The goal of this research is to address the underutilization and the underrepresentation of SI data. "Underutilization" refers to the lack of a powerful and comprehensive approach to analyze and extract the rich information lurking in large and complex SI data. "Underrepresentation" refers to the challenge related to the mapping, visualization, and communication of SI information and knowledge. Currently there is a lack of powerful exploratory analytic methods that can deal with the complexity of spatial interactions, which often involve: (1) multiple data spaces (i.e., geographic space, network space, and multivariate space), (2) various spatial constraints (e.g., travel distances, geographic contiguity, and physical barriers), (3) many variables for locations and interactions (flows), and (4) the large data size: a moderate-sized dataset which involves 50-1,000 locations can easily have thousands or millions of connections. It is unlikely that an individual method alone can fully address these challenges.

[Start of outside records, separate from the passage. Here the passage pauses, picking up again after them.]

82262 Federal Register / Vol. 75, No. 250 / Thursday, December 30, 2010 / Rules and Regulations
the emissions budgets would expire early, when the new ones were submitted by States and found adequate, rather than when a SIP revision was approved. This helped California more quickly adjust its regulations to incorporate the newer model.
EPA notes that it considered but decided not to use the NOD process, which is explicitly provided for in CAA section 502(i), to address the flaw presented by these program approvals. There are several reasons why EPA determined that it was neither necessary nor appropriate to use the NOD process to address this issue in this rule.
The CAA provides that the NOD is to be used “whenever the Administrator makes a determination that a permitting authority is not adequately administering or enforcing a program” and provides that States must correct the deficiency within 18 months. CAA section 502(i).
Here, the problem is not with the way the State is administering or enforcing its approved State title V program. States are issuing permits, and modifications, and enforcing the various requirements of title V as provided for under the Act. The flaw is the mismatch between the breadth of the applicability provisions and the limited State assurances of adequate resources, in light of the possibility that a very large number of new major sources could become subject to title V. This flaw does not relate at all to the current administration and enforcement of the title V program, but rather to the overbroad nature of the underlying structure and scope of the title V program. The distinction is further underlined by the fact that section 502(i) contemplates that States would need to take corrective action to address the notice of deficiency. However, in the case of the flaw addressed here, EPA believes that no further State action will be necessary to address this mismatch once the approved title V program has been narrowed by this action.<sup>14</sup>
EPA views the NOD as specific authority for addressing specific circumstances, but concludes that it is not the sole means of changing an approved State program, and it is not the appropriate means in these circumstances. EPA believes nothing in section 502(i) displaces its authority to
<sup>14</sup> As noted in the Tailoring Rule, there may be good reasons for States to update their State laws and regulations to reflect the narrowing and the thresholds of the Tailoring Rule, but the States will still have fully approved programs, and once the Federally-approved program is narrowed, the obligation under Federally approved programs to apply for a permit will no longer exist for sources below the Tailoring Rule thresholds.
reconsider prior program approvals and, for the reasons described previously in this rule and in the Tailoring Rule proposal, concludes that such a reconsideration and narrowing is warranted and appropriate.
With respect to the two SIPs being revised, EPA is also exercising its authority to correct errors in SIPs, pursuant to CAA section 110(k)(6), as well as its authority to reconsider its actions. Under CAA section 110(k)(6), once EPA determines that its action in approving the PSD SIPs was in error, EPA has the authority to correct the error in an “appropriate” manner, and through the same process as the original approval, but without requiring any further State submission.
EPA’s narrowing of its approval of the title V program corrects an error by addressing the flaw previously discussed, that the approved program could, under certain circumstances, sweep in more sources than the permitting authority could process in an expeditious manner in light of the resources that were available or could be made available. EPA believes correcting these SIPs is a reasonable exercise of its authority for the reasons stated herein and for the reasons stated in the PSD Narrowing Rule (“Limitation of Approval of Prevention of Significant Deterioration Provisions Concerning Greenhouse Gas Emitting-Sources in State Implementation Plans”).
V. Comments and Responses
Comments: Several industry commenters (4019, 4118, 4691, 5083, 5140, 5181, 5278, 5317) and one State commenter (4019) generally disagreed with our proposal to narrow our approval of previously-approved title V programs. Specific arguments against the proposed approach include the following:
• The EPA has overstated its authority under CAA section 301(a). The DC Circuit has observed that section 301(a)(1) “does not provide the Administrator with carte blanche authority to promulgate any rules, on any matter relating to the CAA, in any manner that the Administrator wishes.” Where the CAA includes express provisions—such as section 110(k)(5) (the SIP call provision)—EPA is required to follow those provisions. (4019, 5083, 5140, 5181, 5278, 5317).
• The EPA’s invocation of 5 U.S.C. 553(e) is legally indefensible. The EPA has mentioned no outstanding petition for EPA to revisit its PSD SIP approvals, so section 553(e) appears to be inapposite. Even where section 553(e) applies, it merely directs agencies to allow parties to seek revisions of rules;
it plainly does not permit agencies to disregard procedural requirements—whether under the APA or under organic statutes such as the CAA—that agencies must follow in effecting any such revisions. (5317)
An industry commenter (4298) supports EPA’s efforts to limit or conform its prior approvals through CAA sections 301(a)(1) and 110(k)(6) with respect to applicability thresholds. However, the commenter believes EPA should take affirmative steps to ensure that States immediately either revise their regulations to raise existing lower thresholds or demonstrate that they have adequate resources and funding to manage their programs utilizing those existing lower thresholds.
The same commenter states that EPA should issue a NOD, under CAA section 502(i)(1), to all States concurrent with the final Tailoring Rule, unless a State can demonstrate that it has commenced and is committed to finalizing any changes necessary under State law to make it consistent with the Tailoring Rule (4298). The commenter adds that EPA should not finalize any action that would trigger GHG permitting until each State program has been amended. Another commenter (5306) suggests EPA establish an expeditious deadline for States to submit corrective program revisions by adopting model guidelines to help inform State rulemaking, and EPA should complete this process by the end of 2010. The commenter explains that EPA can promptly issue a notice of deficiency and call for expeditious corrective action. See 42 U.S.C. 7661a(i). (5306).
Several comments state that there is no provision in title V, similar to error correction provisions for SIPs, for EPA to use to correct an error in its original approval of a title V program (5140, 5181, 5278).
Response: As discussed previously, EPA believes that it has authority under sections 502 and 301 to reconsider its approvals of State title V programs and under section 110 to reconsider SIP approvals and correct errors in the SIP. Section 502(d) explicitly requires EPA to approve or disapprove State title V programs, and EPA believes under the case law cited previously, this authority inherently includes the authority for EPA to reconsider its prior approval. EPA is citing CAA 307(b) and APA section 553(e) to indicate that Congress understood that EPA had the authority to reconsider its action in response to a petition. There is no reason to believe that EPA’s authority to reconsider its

This dissertation develops an integrated computational-visual approach to examining SI data from different perspectives and synthesizing different perspective views into a holistic understanding. The contribution of this research is two-fold. First, it develops a graph partitioning method to discover spatially contiguous community patterns (SI regions). In addition to representing graph patterns, SI regions are also used as a data aggregation strategy in this research to summarize massive spatial flows. Evaluations with benchmark data indicate that the developed method is more effective and computationally efficient than traditional methods. Second, this research combines the three SI data spaces in data exploration and representation: (1) SI regions are extracted from the graph space under geographic constraints; and (2) SI regions, multivariate patterns, and geographic patterns of SI flows are analyzed simultaneously in a novel and interactive visual analytic system. The combination of graph partition, multivariate visualization, flow mapping, and interactive interfaces creates a flexible, comprehensive, and efficient environment to explore SI data from different perspectives and obtain holistic understandings.

A large inter-county migration data set of the U.S. is used to assess the developed approach and implemented visual analytic system from an application perspective. The data contains over 700,000 county-to-county migration flows (i.e., origin-destination pairs). Each flow has a vector of variables, such as income, education, and racial composition of the migrants in that flow. The results demonstrate that the SI regions obtained by analyzing the spatial information and network connections can unveil real-world structures such as the strong "core-suburban relationship" from a network perspective. A focused study on income migration shows that the developed visual analytic system can facilitate new and comprehensive analyses that existing research methodologies cannot support.